O POETA COME AMENDOIM

a Carlos Drummond de Andrade (1924)

Noites pesadas de cheiros e calores amontoados...

Foi o sol que por todo o sítio imenso do Brasil

Andou marcando de moreno os brasileiros.

Estou pensando nos tempos de antes de eu nascer...

A noite era pra descansar. As gargalhadas brancas dos mulatos...

Silêncio! O Imperador medita os seus versinhos.

Os Caramurús conspiram na sombra das mangueiras ovais.

Só o murmurejo dos cre'm-deus-padres irmanava os homens de meu país...

Duma feita os canhamboras perceberam que não tinha mais escravos,

Por causa disso muita virgem-do-rosário se perdeu...

Porém o desastre verdadeiro foi embonecar esta república temporã.

A gente inda não sabia se governar...

Progredir, progredimos um tiquinho

Que o progresso também é uma fatalidade...

Será o que Nosso Senhor quiser!...

Estou com desejos de desastres...

Com desejos do Amazonas e dos ventos muriçocas

Se encostando na cangerana dos batentes...

Tenho desejos de violas e solidões sem sentido

Tenho desejos de gemer e de morrer.

Brasil...

Mastigado na gostosura quente do amendoim...

Falado numa língua corumim

De palavras incertas num remeleixo melado melancólico...

Saem lentas frescas trituradas pelos meus dentes bons...

Molham meus beiços que dão beijos alastrados

E depois semitoam sem malícia as rezas bem nascidas...

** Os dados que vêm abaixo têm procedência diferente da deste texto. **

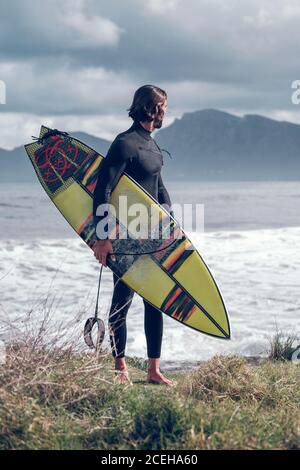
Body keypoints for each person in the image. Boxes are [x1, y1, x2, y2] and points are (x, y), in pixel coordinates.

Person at [92, 85, 176, 387]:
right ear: (150, 108)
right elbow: (103, 188)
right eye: (163, 106)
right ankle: (120, 365)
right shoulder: (124, 143)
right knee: (123, 299)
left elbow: (160, 189)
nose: (166, 111)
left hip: (150, 234)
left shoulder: (152, 146)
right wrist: (103, 238)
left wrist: (169, 223)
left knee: (155, 300)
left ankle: (154, 369)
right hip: (124, 236)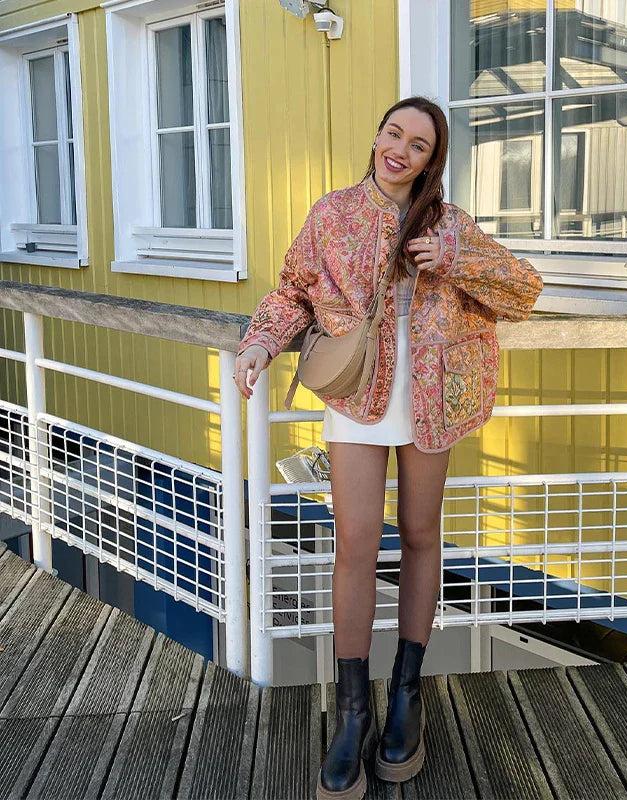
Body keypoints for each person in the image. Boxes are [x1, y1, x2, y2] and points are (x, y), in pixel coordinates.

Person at [234, 96, 543, 800]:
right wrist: (260, 344)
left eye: (418, 145)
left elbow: (523, 291)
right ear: (377, 136)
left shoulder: (450, 224)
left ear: (432, 161)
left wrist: (456, 259)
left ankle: (406, 694)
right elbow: (292, 293)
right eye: (394, 134)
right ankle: (353, 712)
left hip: (434, 394)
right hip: (357, 394)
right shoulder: (332, 214)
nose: (400, 150)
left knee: (422, 535)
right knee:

Brasil amado não porque seja minha pátria,

Pátria é acaso de migrações e do pão-nosso onde Deus der...

Brasil que eu amo porque é o ritmo do meu braço aventuroso,

O gosto dos meus descansos,

O balanço das minhas cantigas amores e danças.

Brasil que eu sou porque é a minha expressão muito engraçada,

Porque é o meu sentimento pachorrento,

Porque é o meu jeito de ganhar dinheiro, de comer e de dormir.

ANDRADE, Mário de. Poesias Completas. São Paulo: Martins Editora, 1955. p. 157-158.